== Provided information

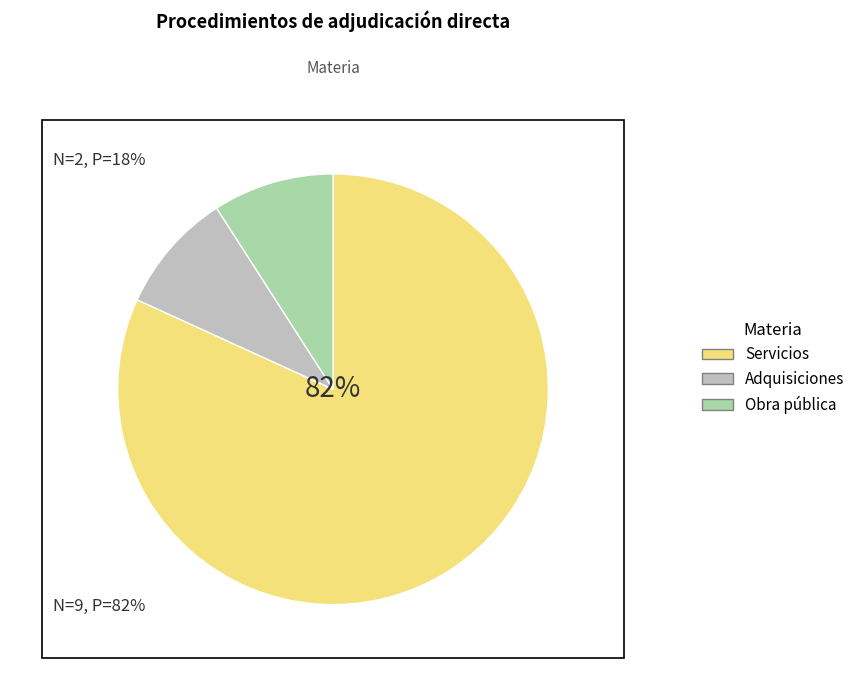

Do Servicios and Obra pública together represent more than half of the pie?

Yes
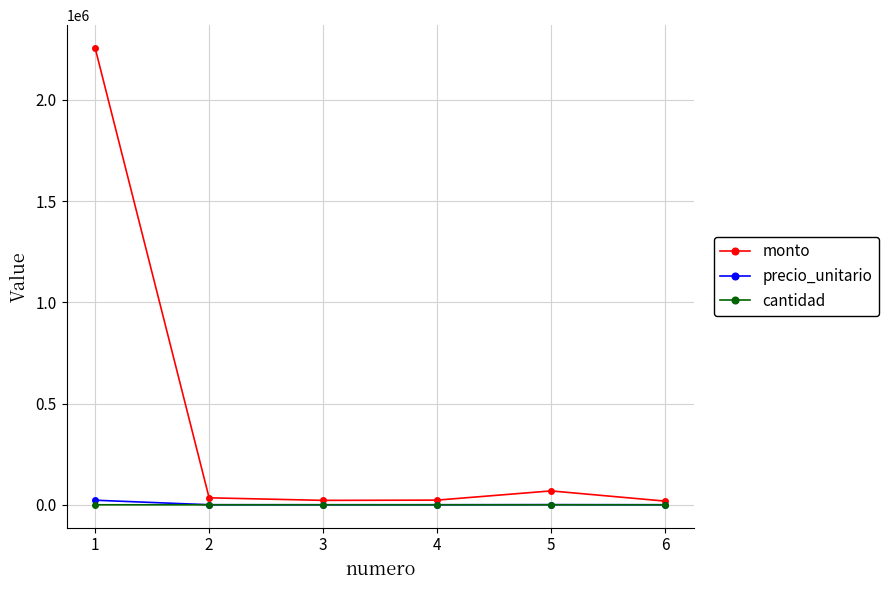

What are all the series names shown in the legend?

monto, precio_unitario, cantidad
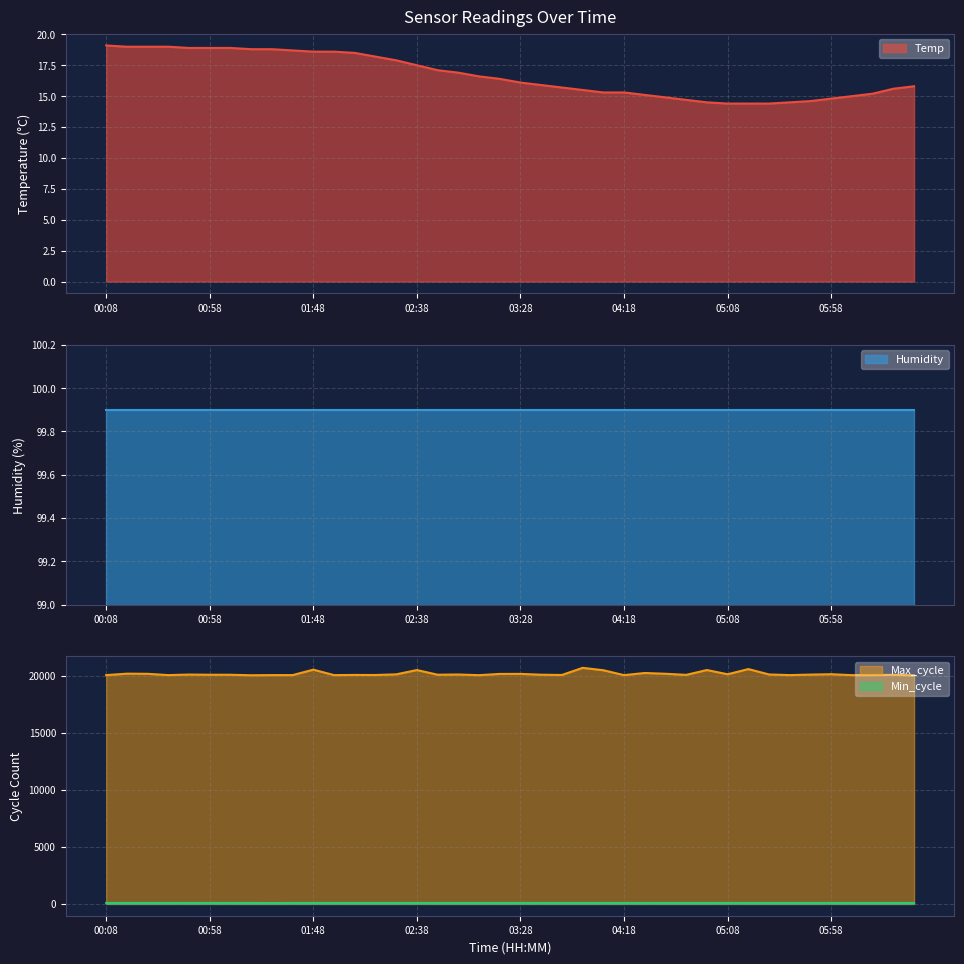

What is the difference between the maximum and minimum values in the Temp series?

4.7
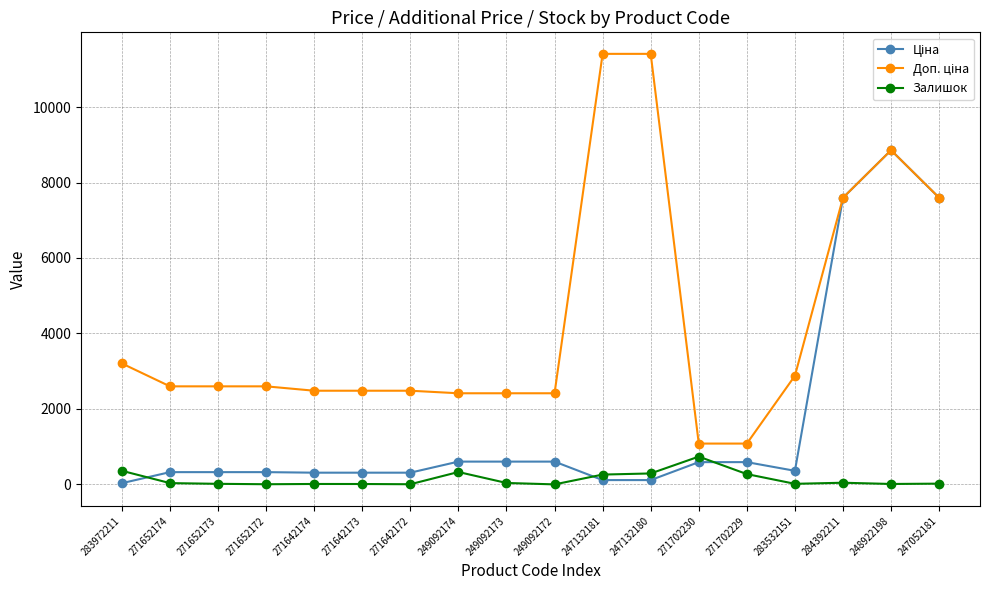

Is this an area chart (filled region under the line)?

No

====
== Provided information

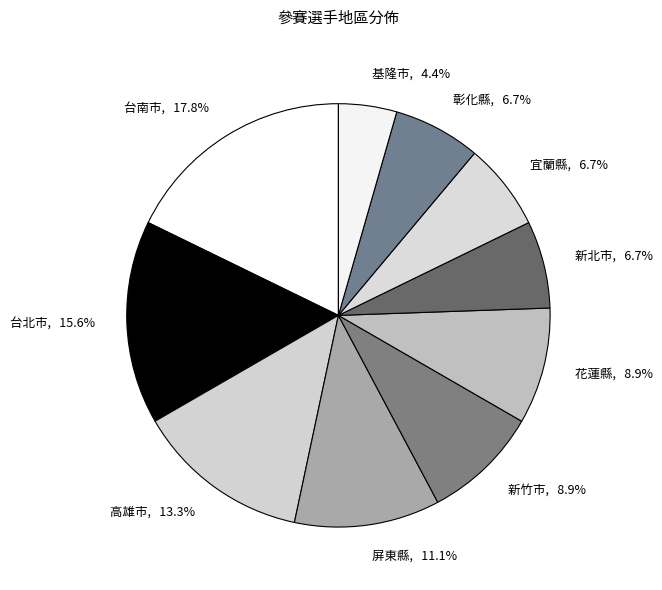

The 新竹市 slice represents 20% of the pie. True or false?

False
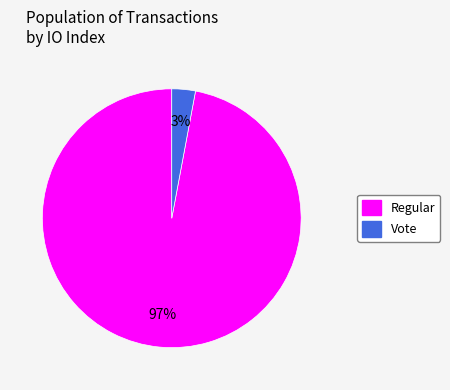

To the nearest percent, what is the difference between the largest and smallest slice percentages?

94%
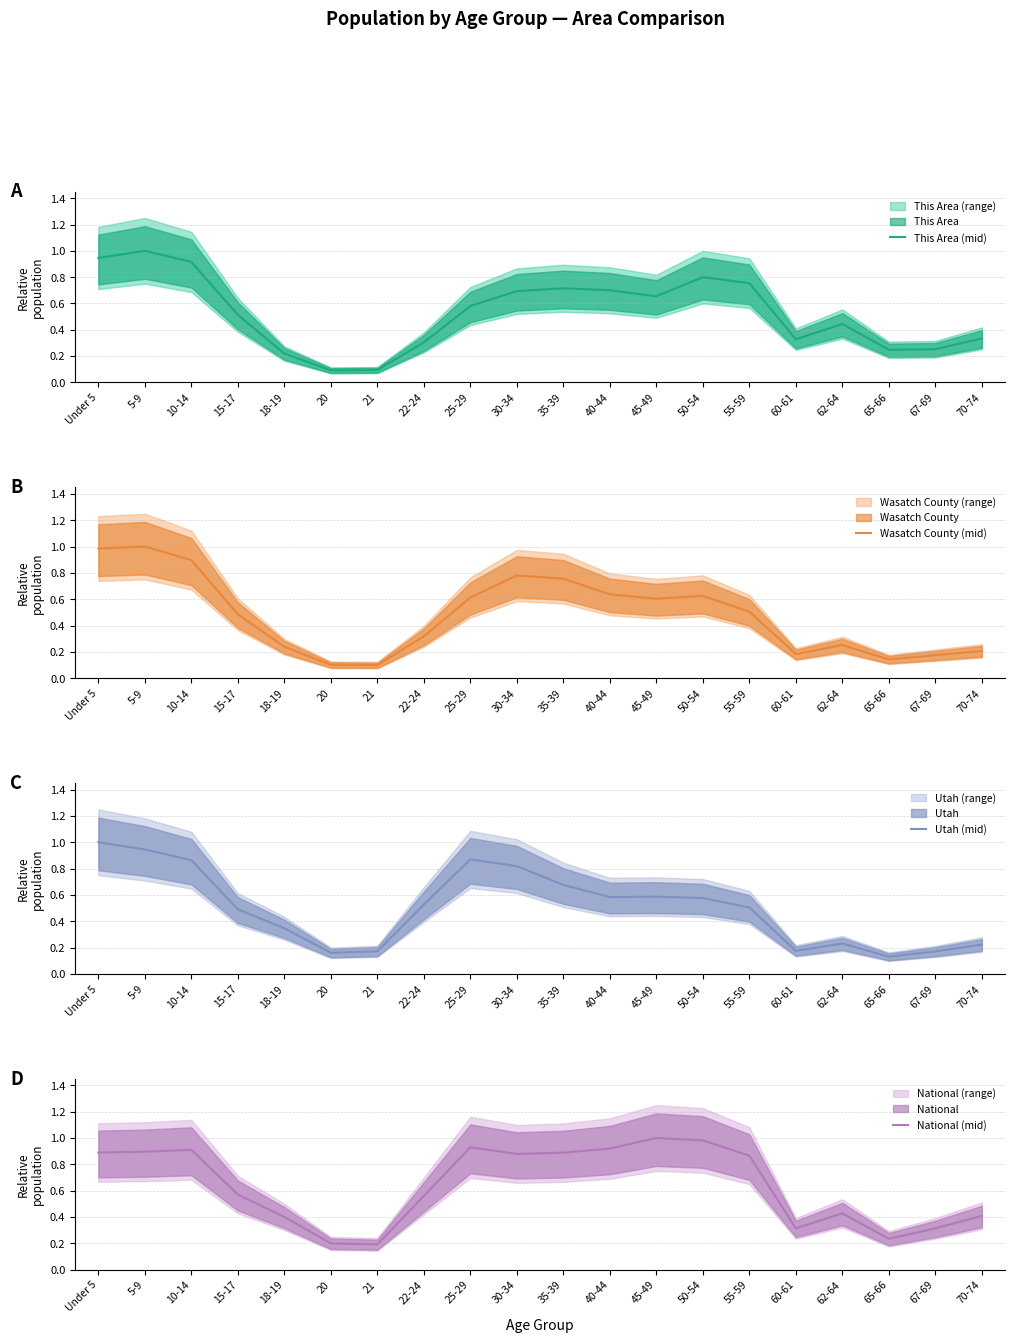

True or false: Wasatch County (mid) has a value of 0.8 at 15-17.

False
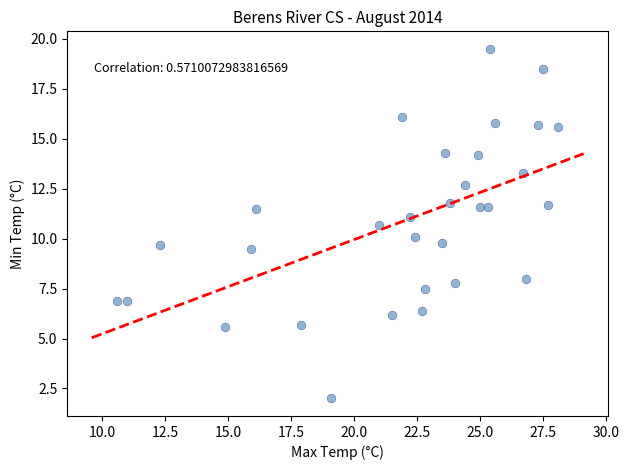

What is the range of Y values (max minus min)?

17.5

====

_Problem to solve_
Put the records from the line containing "Do Servicios and" through the line containing "Is this an area" into a numbered list, including both of those lines. Skip blank lines and leave out the picture lines.

_Exercise response_
1. Do Servicios and Obra pública together represent more than half of the pie?
2. Yes
3. What are all the series names shown in the legend?
4. monto, precio_unitario, cantidad
5. What is the difference between the maximum and minimum values in the Temp series?
6. 4.7
7. Is this an area chart (filled region under the line)?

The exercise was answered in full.